Preparing for Accreditation: Federal Cyber-Security Certification Exam

The ANSI accreditation mark is a symbol of excellence, recognized worldwide by employers, industry leaders, hiring managers, and credential holders. The ANSI mark signals to an employer that the credential holder has undergone a valid, fair, and reliable assessment to verify that s/he has the necessary competencies to practice. ANSI accreditation provides an added layer of legal defensibility against invalid claims.

The Federal IT Security Institute (FITSI) is a non-profit organization managing and

administering the FITSP certification program. FITSP – Federal IT Security Professional is an IT security certification program targeted at the Federal workforce (civilian personnel, military and contractors). The program synergizes the knowledge of other security certifications with the standards and practices being used by the United States Federal government. FITSP consists of four IT security roles: Manager, Designer, Operator and Auditor.

In seeking ANSI accreditation, FITSI sought Leverage Assessments to perform test validation and to establish a passing score or minimum competency standard for each role exam. To receive accreditation, cyber-security certification exams must provide evidence (validity) to support its effectiveness as a tool to predict successful performance in an IT cyber security role. 

Test Validation 

To begin, psychometric analyses were conducted for each role exam to determine whether the 150-item form was functioning reasonably. Descriptive statistics were computed to determine central tendency measures. Item analyses determined the difficulty and discrimination of items. Distractor analysis identified response distractors that were most effective, and the responses chosen rarely or never. Test performance analysis computed the reliability and standard error of measurement. A domain analysis ensured that items sufficiently sampled role objectives across the associated domains identified in the Job Task Analysis.

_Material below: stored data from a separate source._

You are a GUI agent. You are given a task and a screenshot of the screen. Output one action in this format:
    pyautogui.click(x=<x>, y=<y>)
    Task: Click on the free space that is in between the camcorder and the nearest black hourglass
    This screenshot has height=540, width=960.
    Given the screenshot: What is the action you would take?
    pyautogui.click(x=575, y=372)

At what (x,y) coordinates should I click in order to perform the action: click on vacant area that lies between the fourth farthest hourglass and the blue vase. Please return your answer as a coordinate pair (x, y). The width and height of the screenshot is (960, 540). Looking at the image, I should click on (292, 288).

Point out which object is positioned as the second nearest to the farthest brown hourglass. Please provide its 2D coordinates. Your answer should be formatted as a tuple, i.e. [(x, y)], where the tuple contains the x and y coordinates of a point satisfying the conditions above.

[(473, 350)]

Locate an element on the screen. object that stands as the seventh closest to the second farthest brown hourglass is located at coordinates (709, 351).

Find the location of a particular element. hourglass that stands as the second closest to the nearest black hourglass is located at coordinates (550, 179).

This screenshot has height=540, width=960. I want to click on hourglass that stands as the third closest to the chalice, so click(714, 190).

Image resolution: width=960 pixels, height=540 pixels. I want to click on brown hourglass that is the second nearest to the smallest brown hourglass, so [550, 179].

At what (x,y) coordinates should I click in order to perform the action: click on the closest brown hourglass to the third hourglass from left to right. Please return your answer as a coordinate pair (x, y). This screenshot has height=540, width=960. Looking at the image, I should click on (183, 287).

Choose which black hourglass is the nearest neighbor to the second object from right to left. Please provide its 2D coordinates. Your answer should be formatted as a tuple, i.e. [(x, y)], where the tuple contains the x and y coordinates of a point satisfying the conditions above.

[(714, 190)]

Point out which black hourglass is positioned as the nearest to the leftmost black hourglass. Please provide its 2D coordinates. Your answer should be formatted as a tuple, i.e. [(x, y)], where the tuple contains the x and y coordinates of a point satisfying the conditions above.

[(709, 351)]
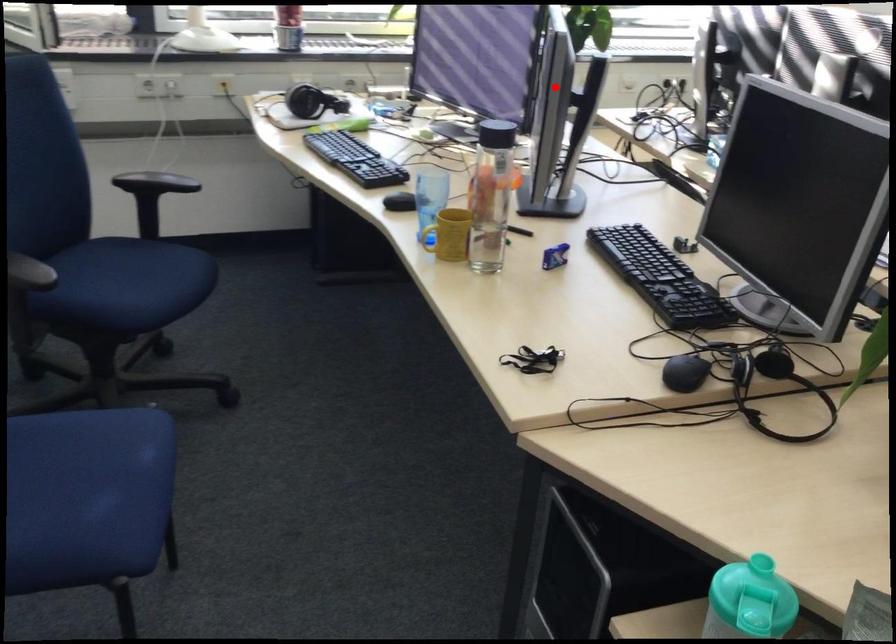
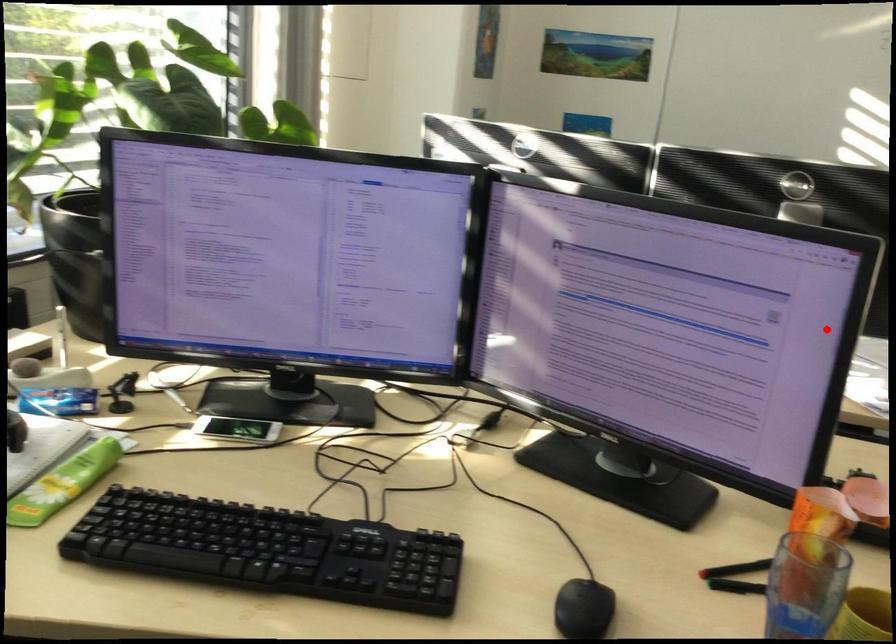
I am providing you with two images of the same scene from different viewpoints. A red point is marked on the first image and another point is marked on the second image. Is the red point in image1 aligned with the point shown in image2?

Yes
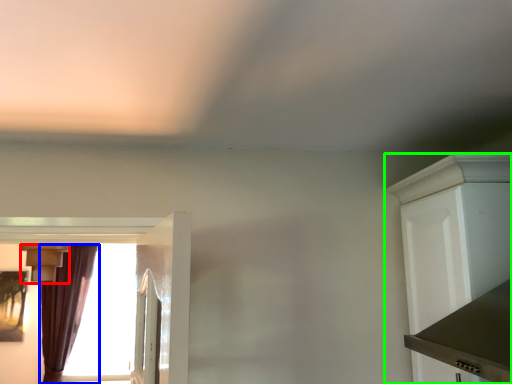
Question: Considering the real-world distances, which object is closest to light fixture (highlighted by a red box)? curtain (highlighted by a blue box) or cabinetry (highlighted by a green box).

Choices:
 (A) curtain
 (B) cabinetry

Answer: (A)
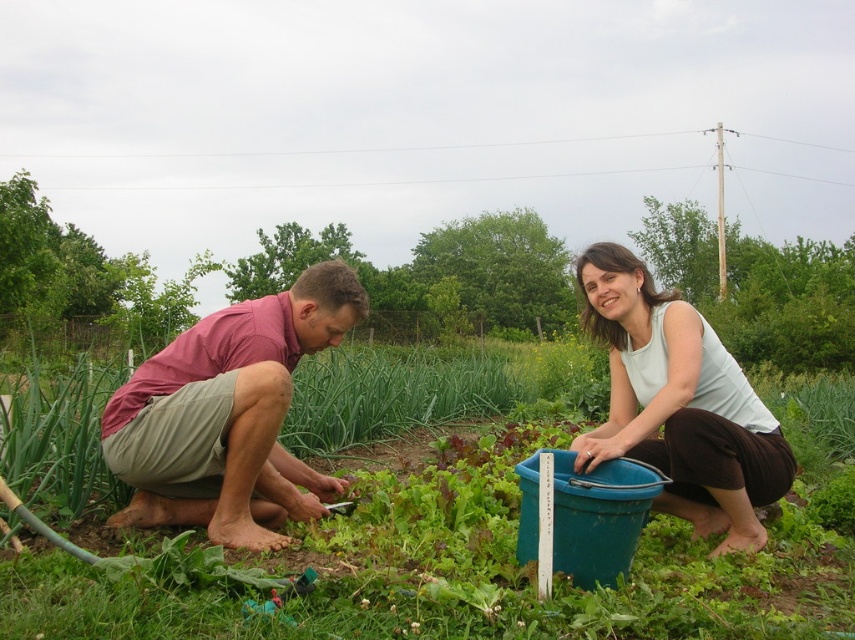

Standard Setting/Cut Score Study 

The standard setting/cut score process followed a modified Angoff approach by employing the participation of Subject Matter Experts (SMEs) to determine a pass score. SMEs were required to be fluent in english, possess five years (5) of information security experience supporting federal agencies in a significant security role and possess the knowledge, skills, and abilities required of certificants to perform given responsibilities and tasks as related to the scope of practice. 

SME meetings were conducted remotely, meetings included – remote focus groups, remote item writing, and analysis of ratings to determine cut/pass scores.

The standard setting for each role exam consisted of a panel of 6 SMEs. Across all four (4) role exams, 17 SMEs were included in the standard setting process. All SMEs were situated across the United States, however one SME was located in Asia for the duration of the meetings. 

To cater to the needs of our client, efficiently use the available data, and maintain test development objectives-referenced’ procedures linked to domain concentrations identified in the Job Task Analysis – we followed a unique approach to determining a passing score.

Brief outline of our hybrid standard-setting approach

Pilot administration: Client collected candidate performance data. 

Determination of mean pilot score

SME administration: exam administered to SME panel 

SMEs define ‘minimally qualified candidate’

Round 1 Estimations: Independent SME ratings

Round 2 Estimations: Quality check SME ratings

Determination of Angoff cut score

Through the integration of multiple perspectives; pilot candidate performance data, subject matter experts ratings, and psychometric analysis review – we documented and obtained numerous lines of evidence and followed established guidelines to ensure the validity and reliability of the exam. 

Item Elimination: Based on our ‘Test Validation’ that identified items which required further review and revisions based on statistical estimates, a decision was made to reduce the number of exam items from 150 to 100. Fifty (50) items were marked as unscored and eliminated based on the below criteria:

Step 1 – Reference source support

Step 2 – Discrimination range: Point biserial index 

Step 3 – Difficulty Range: P-value 

Generation of a shortened 100-item exam form  

The Beuk Compromise: determination of a passing score 

The standard setting/cut score process is designed to transform subjective data into fair and standard scores which can be used to objectively delineate between candidates who are qualified and those who are not. The Beuk strives to find a compromise between perceived difficulty (SME Angoff scores) and observed difficulty (pilot scores).